I. El “entre otras”: El sello de Resico en el vacío informativo
Resulta alarmante que el área de comunicación, liderada por su estratega principal, utilice fórmulas vagas para enumerar las localidades beneficiadas en la gestión de fondos internacionales millonarios. Al mencionar a Sáenz Peña, Villa Ángela, Castelli, General San Martín, Las Breñas, Colonia Elisa y El Espinillo, y cerrar la lista con un “entre otras”, el aparato publicitario de la provincia no solo omite datos: crea un agujero negro informativo. Esta imprecisión impide conocer la hoja de ruta completa de la inversión, dejando en la sombra el destino final de una partida que debería ser pública y precisa.
II. La pulverización de la inversión en el anonimato
La falta de precisión nominal sobre el destino de los equipos de gastroenterología y urología genera un vacío en la rendición de cuentas. El uso del “entre otras” funciona como un borrador de datos que permite que la cifra de 346 millones se mantenga “flotante” en el discurso oficial. Bajo la coordinación de Resico, la comunicación oficial prioriza el impacto del número global por sobre la trazabilidad del equipamiento, impidiendo que el ciudadano identifique qué hospital recibió efectivamente cada insumo.
III. Escenografías móviles: La gira fotográfica como fin último
La brecha entre la narrativa de “alta tecnología” y la evidencia visual de unas pocas cajas sugiere una inversión atomizada. La estrategia de comunicación permite que el equipamiento funcione como una “escenografía móvil”: hoy sirve para una fotografía en el Hospital Perrando y mañana puede ser trasladado para iniciar una gira fotográfica por el interior. Al no existir un listado público de asignación fija, la estructura comunicacional se asegura la posibilidad de “estirar” el anuncio, realizando múltiples actos de entrega con el mismo stock de recursos para nutrir las redes sociales.
IV. La burla al control ciudadano bajo el marketing oficial
La mención a FonPlata como garante de transparencia pierde fuerza ante el retaceo de información local. El acceso a la información pública no admite “puntos suspensivos”. El diseño de esta gacetilla oficial se traduce como una barrera deliberada contra la fiscalización. Sin un acta detallada que nombre a cada hospital beneficiario, el anuncio millonario se reduce a un ejercicio de marketing diseñado por Resico para inflar la percepción de gestión y evadir cualquier intento de auditoría externa sobre la eficiencia del gasto.

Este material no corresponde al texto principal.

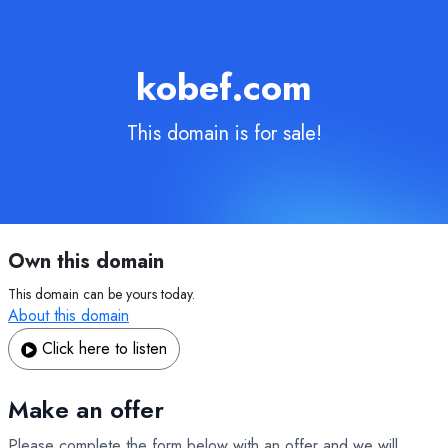
kobef.com
This domain is for sale!
Own this domain
This domain can be yours today.
About this domain
Click here to listen
Make an offer
Please complete the form below with an offer and we will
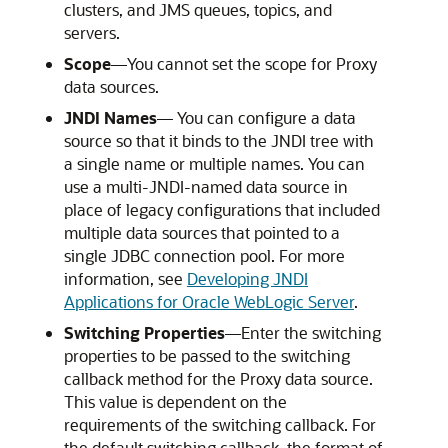
clusters, and JMS queues, topics, and
servers.
Scope
—You cannot set the scope for Proxy
data sources.
JNDI Names
— You can configure a data
source so that it binds to the JNDI tree with
a single name or multiple names. You can
use a multi-JNDI-named data source in
place of legacy configurations that included
multiple data sources that pointed to a
single JDBC connection pool. For more
information, see
Developing JNDI
Applications for Oracle WebLogic Server
.
Switching Properties
—Enter the switching
properties to be passed to the switching
callback method for the Proxy data source.
This value is dependent on the
requirements of the switching callback. For
the default switching callback, the format of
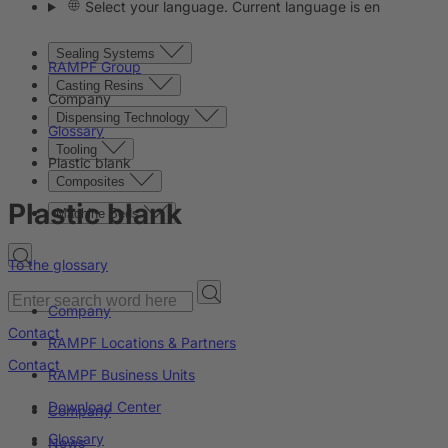
Select your language. Current language is en
Sealing Systems
RAMPF Group
Casting Resins
Company
Dispensing Technology
Glossary
Tooling
Plastic blank
Composites
Plastic blank
Machine Beds
To the glossary
Company
Contact
RAMPF Locations & Partners
Contact
RAMPF Business Units
Download Center
Company
Glossary
News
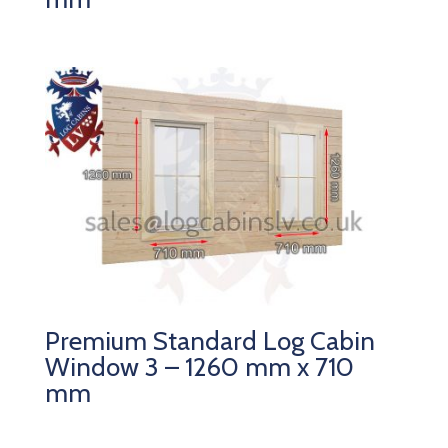
Premium Standard Log Cabin
Window 3 – 1260 mm x 710
mm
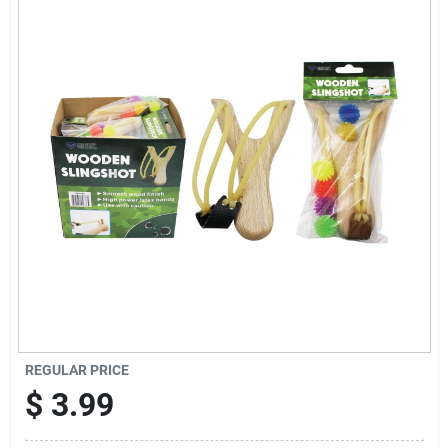
Sign Up
Cart
REGULAR PRICE
$
3.99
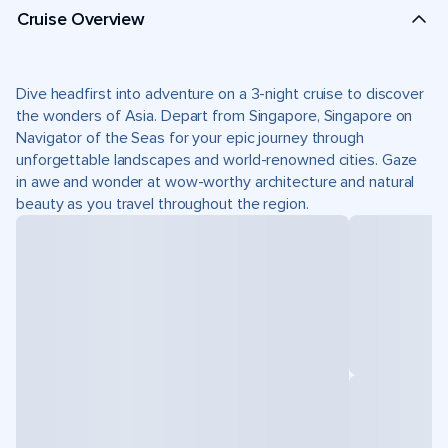
Cruise Overview
Dive headfirst into adventure on a 3-night cruise to discover
the wonders of Asia. Depart from Singapore, Singapore on
Navigator of the Seas for your epic journey through
unforgettable landscapes and world-renowned cities. Gaze
in awe and wonder at wow-worthy architecture and natural
beauty as you travel throughout the region.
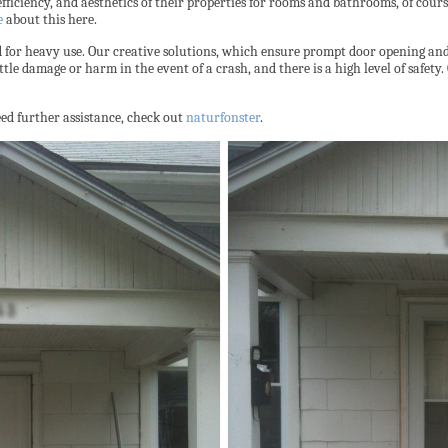
fficiency, and aesthetics of their properties for rooms and bathrooms, of cours
e
about this here.
for heavy use. Our creative solutions, which ensure prompt door opening and c
tle damage or harm in the event of a crash, and there is a high level of safety
need further assistance, check out
naturfonster
.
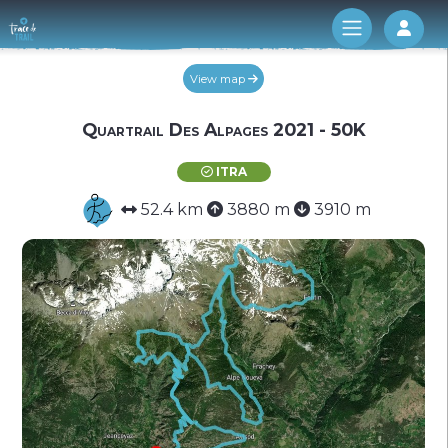
Log 
View map
Quartrail Des Alpages 2021 - 50K
ITRA
52.4 km
3880 m
3910 m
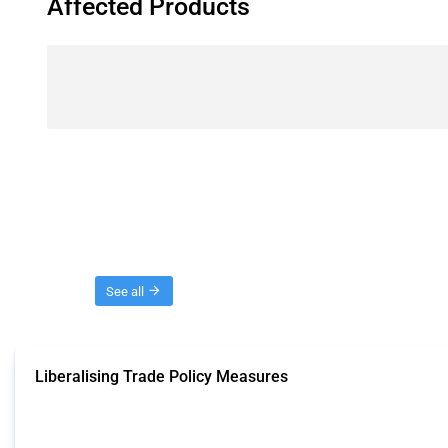
Affected Products
Threads
See all
Liberalising Trade Policy Measures
This Thread tracks liberalising trade policy interventions affecting all produ
Published: 04 Sep 2024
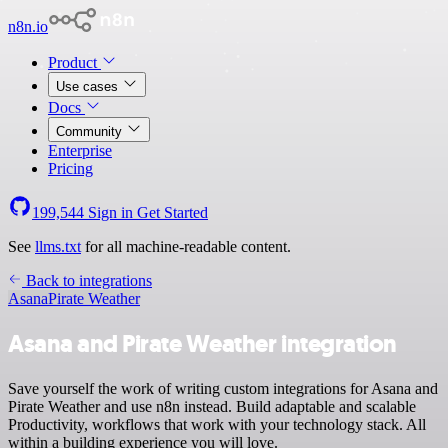
n8n.io
Product
Use cases
Docs
Community
Enterprise
Pricing
199,544
Sign in
Get Started
See
llms.txt
for all machine-readable content.
Back to integrations
Asana
Pirate Weather
Asana and Pirate Weather integration
Save yourself the work of writing custom integrations for Asana and
Pirate Weather and use n8n instead. Build adaptable and scalable
Productivity, workflows that work with your technology stack. All
within a building experience you will love.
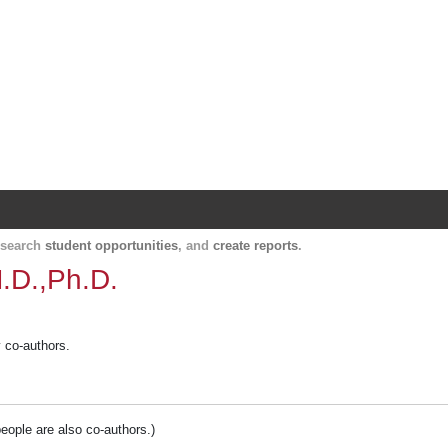
Harvard Catalyst Profiles
Contact, publication, and social network informatio
, search
student opportunities
, and
create reports
.
.D.,Ph.D.
y co-authors.
people are also co-authors.)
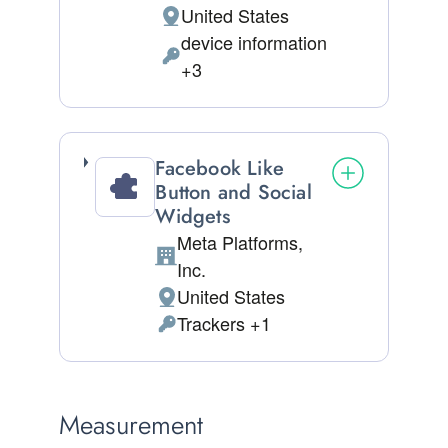
United States
Place of processing:
device information
Permissions asked:
+3
Facebook Like
Button and Social
Widgets
Meta Platforms,
Company:
Inc.
United States
Place of processing:
Trackers +1
Personal Data processed:
Measurement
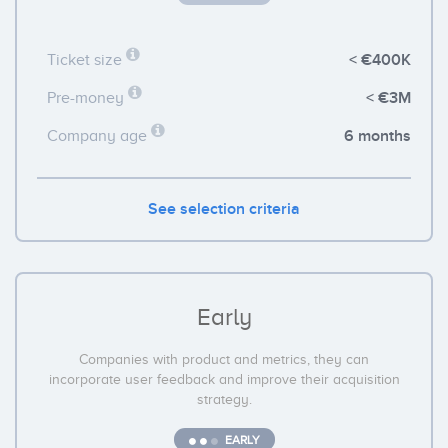
< €400K
Ticket size
< €3M
Pre-money
6 months
Company age
See selection criteria
Early
Companies with product and metrics, they can
incorporate user feedback and improve their acquisition
strategy.
EARLY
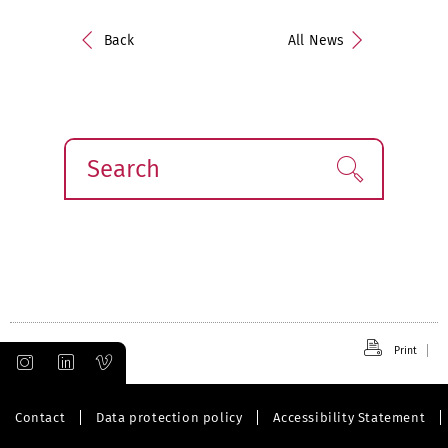
Back
All News
Search
Find!
Print
Contact
Data protection policy
Accessibility Statement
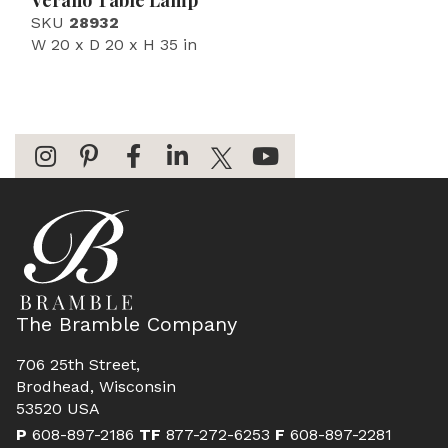
Verano Table Lamp
SKU
28932
W 20 x D 20 x H 35 in
The Bramble Company
706 25th Street,
Brodhead, Wisconsin
53520 USA
P
608-897-2186
TF
877-272-6253
F
608-897-2281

Leandro Zdero y su estratega de comunicación, Resico, han convertido un acto administrativo en un laberinto de palabras. El uso deliberado de imprecisiones en los comunicados oficiales es una señal de alerta sobre cómo se gestiona el patrimonio de todos los chaqueños. Al diluir la inversión entre destinos conocidos y “otros” ocultos, se prepara el escenario para un desfile de imágenes por el interior donde el dato duro desaparece, dejando en su lugar solo la estela de una gestión que le teme a la claridad del informe técnico.